• ASSIGNMENT:
All entries below must be written out verbatim, and the images must be dropped.

Data records:
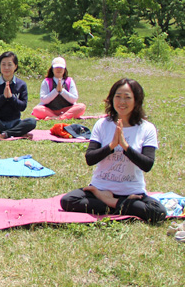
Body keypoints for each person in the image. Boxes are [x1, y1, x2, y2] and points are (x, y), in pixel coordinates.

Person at [60, 79, 167, 223]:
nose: (122, 101)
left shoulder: (147, 128)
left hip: (131, 193)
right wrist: (111, 146)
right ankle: (118, 204)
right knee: (68, 201)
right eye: (118, 96)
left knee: (158, 213)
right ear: (111, 98)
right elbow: (90, 159)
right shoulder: (103, 124)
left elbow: (147, 165)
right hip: (100, 189)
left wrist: (125, 146)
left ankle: (111, 203)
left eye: (127, 97)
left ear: (136, 100)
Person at [0, 51, 37, 138]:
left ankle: (4, 134)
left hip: (15, 122)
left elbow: (23, 107)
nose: (6, 67)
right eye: (3, 64)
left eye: (9, 64)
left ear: (15, 66)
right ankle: (16, 133)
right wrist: (3, 98)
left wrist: (11, 97)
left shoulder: (21, 84)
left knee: (32, 121)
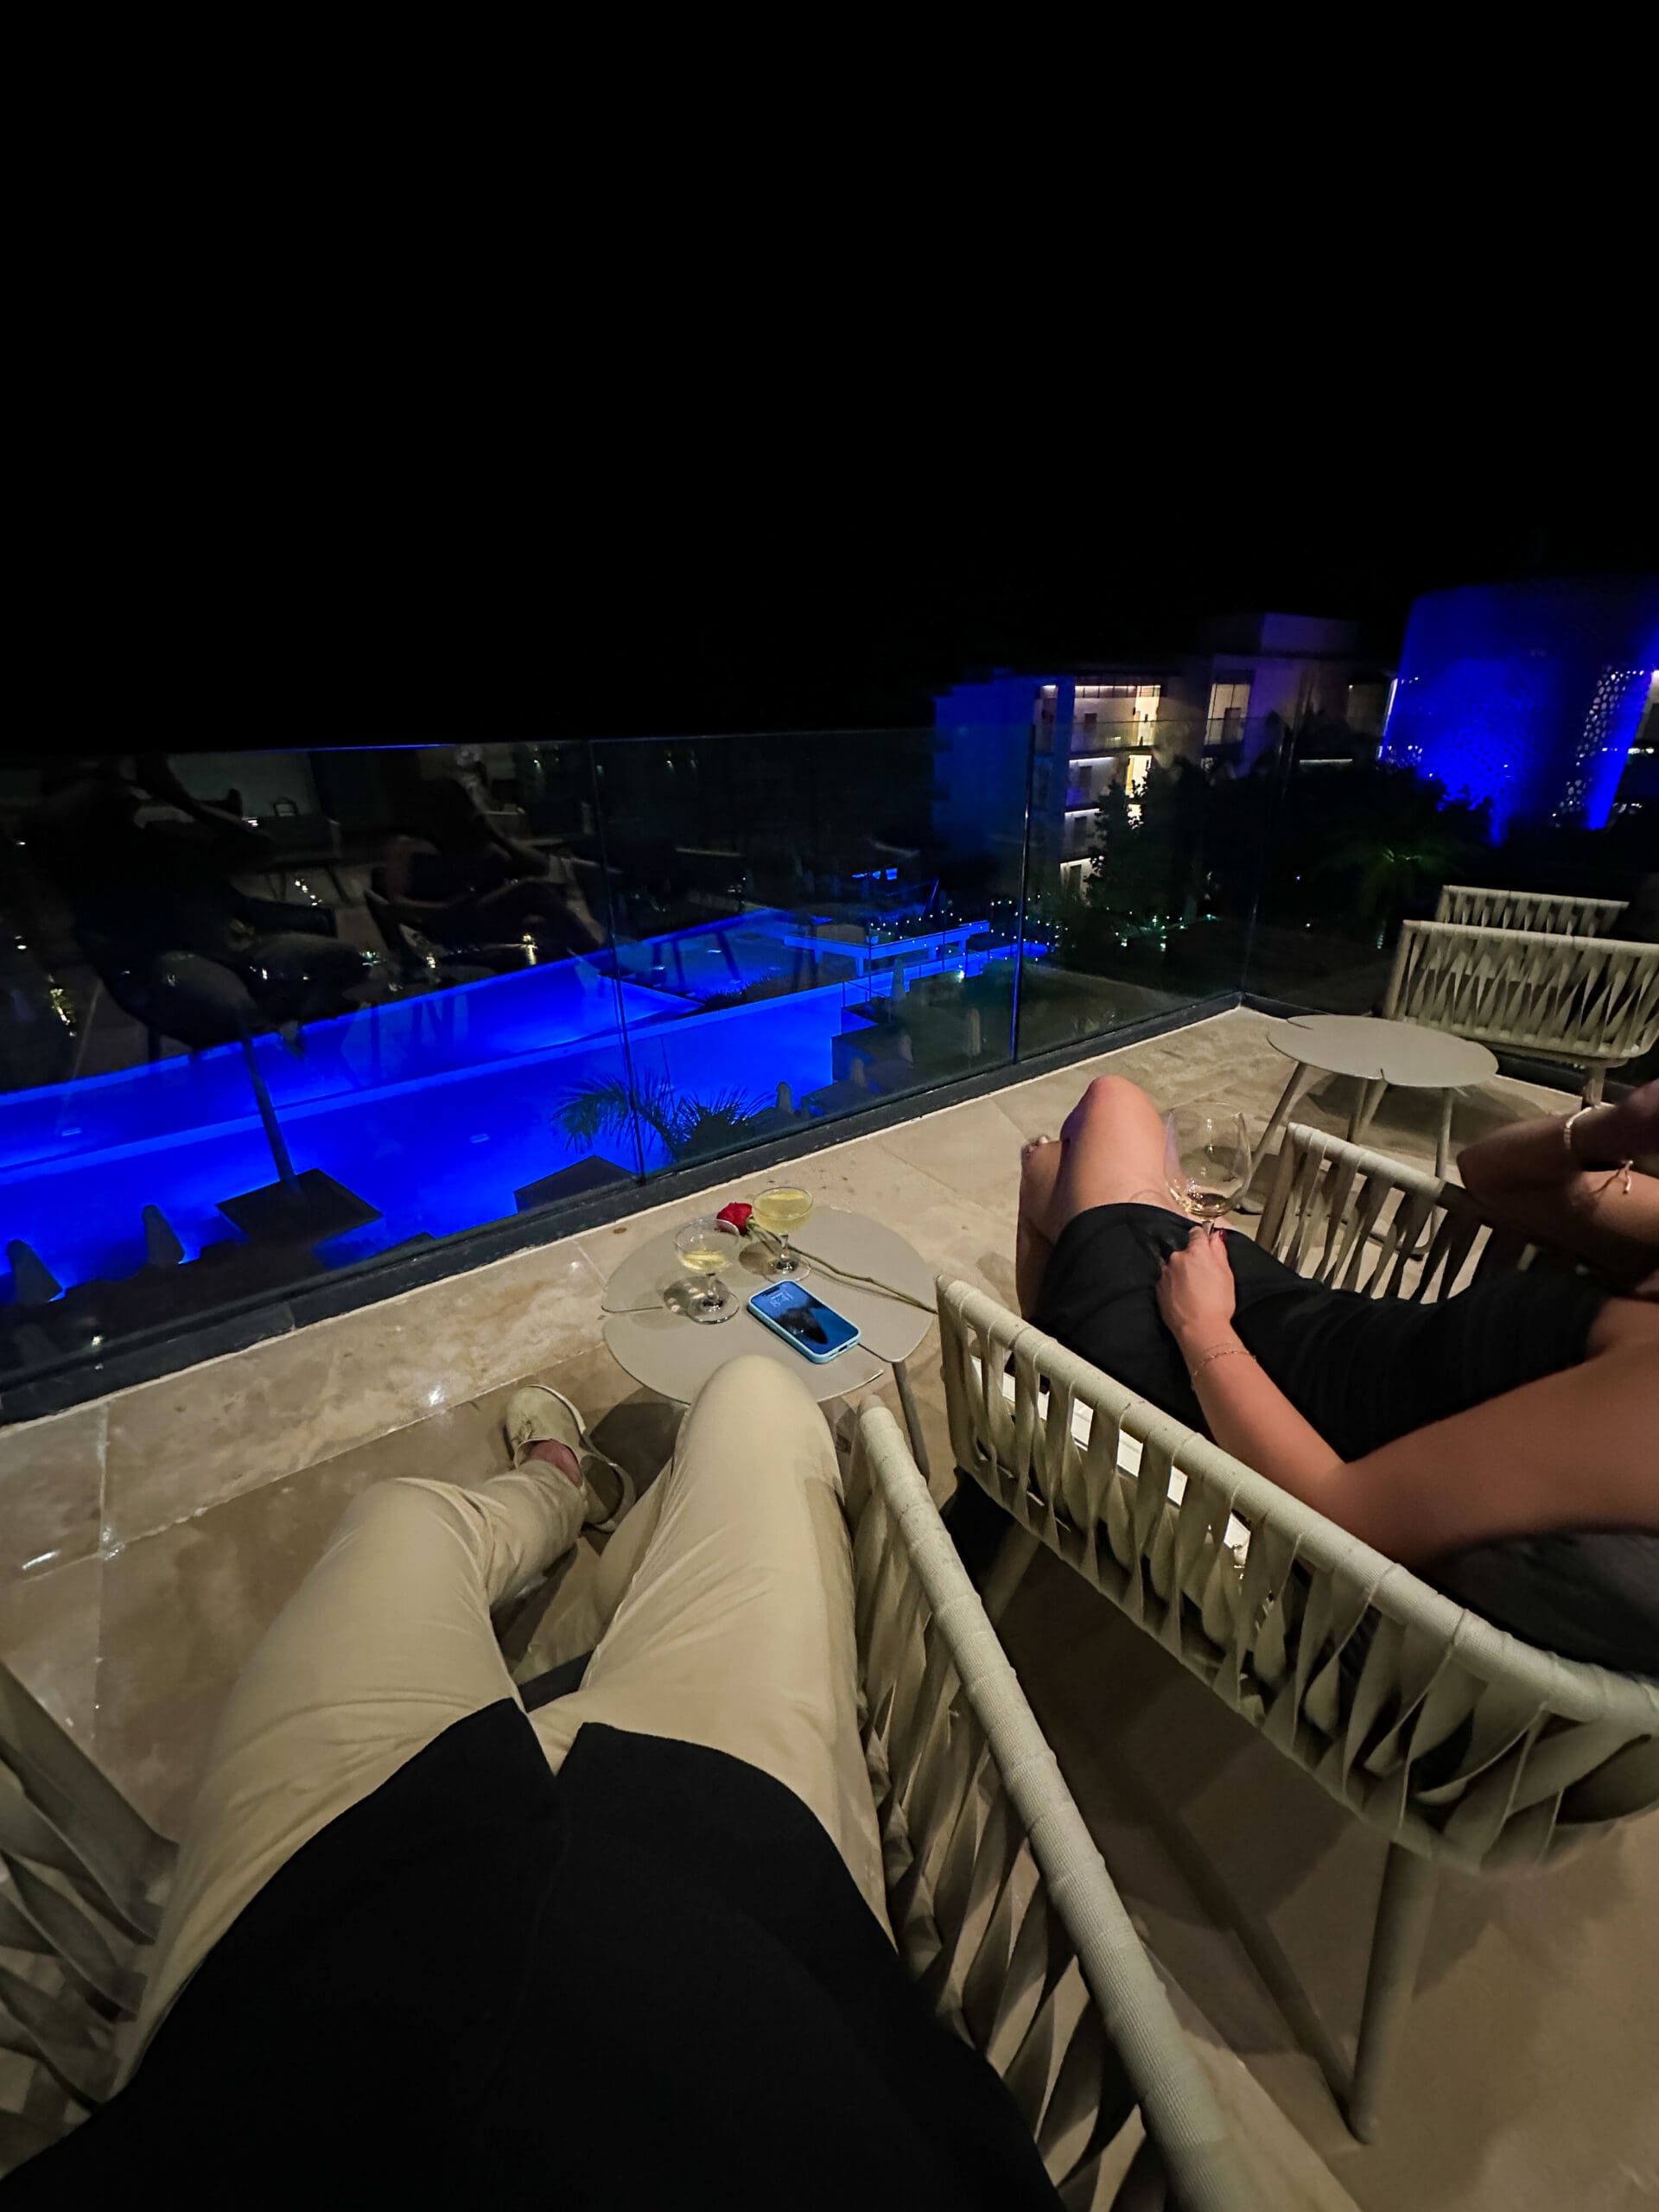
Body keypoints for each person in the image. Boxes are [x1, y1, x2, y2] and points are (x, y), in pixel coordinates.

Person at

• SOLUTION FOR THIS PROBLEM:
Body keypoints for each person in the image. Boxes are [x1, y1, x2, y2] and points are (x, y), in pixel coordinates.

Person at [60, 79, 167, 223]:
nose: (122, 101)
left shoulder: (147, 128)
left hip: (131, 193)
right wrist: (111, 146)
right ankle: (118, 204)
right knee: (68, 201)
right eye: (118, 96)
left knee: (158, 213)
right ear: (111, 98)
right elbow: (90, 159)
right shoulder: (103, 124)
left elbow: (147, 165)
right hip: (100, 189)
left wrist: (125, 146)
left ankle: (111, 203)
left eye: (127, 97)
left ear: (136, 100)
Person at [0, 51, 37, 138]:
left ankle: (4, 134)
left hip: (15, 122)
left elbow: (23, 107)
nose: (6, 67)
right eye: (3, 64)
left eye: (9, 64)
left ear: (15, 66)
right ankle: (16, 133)
right wrist: (3, 98)
left wrist: (11, 97)
left shoulder: (21, 84)
left knee: (32, 121)
Body keypoints for each person in the image. Boxes are [x1, y1, x2, y2] and points are (x, y), in pixel coordinates.

Person at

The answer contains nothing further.